Tree growth increases through opposing above-ground and below-ground resource strategies
- Studying functional traits and their relationships with tree growth has proved a powerful approach for understanding forest structure. These relationships are often expected to follow the classical resource economics perspective, where acquisitive leaves combined with acquisitive roots are expected to enhance resource uptake and tree growth. However, evidence for coordinated leaf and roots trait effects on growth is scarce and it remains poorly understood how these traits together determine tree growth. Here, we tested how leaf and root trait combinations explain tree growth.
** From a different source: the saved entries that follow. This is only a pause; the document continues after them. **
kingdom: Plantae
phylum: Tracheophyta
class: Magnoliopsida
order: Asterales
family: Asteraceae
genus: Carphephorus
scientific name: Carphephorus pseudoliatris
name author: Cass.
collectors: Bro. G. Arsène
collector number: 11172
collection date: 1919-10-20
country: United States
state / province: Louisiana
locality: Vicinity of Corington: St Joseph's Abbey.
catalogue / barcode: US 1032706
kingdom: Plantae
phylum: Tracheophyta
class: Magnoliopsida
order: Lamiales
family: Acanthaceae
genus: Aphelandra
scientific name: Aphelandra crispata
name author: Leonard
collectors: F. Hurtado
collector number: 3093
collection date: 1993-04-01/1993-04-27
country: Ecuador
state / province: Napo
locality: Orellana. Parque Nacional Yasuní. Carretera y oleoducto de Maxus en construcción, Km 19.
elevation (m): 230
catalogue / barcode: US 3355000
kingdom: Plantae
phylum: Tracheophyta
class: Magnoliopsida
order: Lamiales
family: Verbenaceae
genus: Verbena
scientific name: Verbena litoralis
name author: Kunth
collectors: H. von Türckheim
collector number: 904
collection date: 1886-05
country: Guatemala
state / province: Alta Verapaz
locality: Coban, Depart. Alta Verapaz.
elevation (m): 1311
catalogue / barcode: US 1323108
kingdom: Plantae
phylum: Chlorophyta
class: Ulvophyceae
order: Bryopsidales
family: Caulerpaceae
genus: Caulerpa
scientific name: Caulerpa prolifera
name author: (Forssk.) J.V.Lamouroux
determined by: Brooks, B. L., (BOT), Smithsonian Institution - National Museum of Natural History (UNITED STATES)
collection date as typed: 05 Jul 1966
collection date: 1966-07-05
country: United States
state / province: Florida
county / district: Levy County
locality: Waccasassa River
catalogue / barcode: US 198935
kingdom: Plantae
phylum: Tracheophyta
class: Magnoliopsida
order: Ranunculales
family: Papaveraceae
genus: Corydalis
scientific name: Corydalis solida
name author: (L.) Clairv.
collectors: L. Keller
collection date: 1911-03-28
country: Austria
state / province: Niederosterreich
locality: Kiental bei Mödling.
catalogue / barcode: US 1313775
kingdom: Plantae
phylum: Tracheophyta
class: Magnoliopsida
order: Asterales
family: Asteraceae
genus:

- We collected data on leaf and root traits of 10 common tree species, and on soil carbon (C) and nitrogen (N) concentrations in a temperate forest in Michigan, US. Tree growth was calculated as the stem diameter increment between three censuses measured across 13,000 trees and modelled as a function of different combinations of leaf and root traits and soil properties.
- The two best models explaining tree growth included both specific leaf area (SLA), root diameter and soil C or N concentration, but their effects on growth were contingent on each other: thick roots were associated with high growth rates but only for trees with low SLA, and high SLA was related to fast growth but only for trees with thin roots. Soil C and N% negatively impacted the growth of trees with high SLA or high root diameter.
- Synthesis. In this study, resource economics did not explain the relationships between leaf and root traits and tree growth rates. First, for trees with low or intermediate SLA, thick roots may be considered as acquisitive, as they were associated with faster tree growth. Second, trees did not coordinate their leaf and root traits according to plant resource economics but enhanced their growth rates by combining thick (acquisitive) roots with conservative (low SLA) leaves or vice versa. Our study indicates the need to re-evaluate the combined role of leaves and roots to unveil the interacting drivers of tree growth and, ultimately, of forest structure and suggests that different adaptive whole-tree phenotypes coexist.